Assignment:
With both ends included, repeat exactly the lines of the entries below from the one containing "Сборка литий-ионных батарей" down to the one containing "Политика конфиденциальности", and no others.

==== Records to use ====

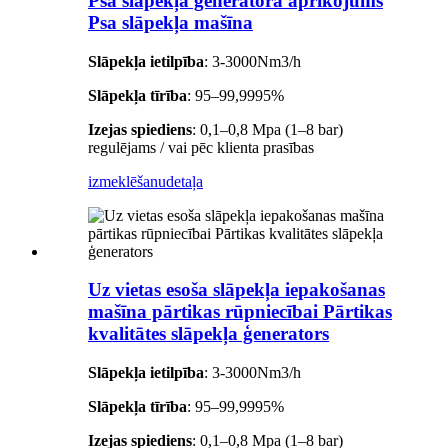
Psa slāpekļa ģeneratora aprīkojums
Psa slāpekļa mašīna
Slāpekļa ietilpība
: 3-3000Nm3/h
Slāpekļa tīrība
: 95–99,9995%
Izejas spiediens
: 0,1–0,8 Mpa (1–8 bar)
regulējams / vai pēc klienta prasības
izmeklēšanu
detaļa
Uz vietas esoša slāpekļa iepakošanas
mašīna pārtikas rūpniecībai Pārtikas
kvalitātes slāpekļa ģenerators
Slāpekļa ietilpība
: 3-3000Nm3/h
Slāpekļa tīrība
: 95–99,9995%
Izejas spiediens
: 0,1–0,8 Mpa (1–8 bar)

====
==== Records to use ====

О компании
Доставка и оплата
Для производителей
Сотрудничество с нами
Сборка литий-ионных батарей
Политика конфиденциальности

====

Reply to the task:
Сборка литий-ионных батарей
Политика конфиденциальности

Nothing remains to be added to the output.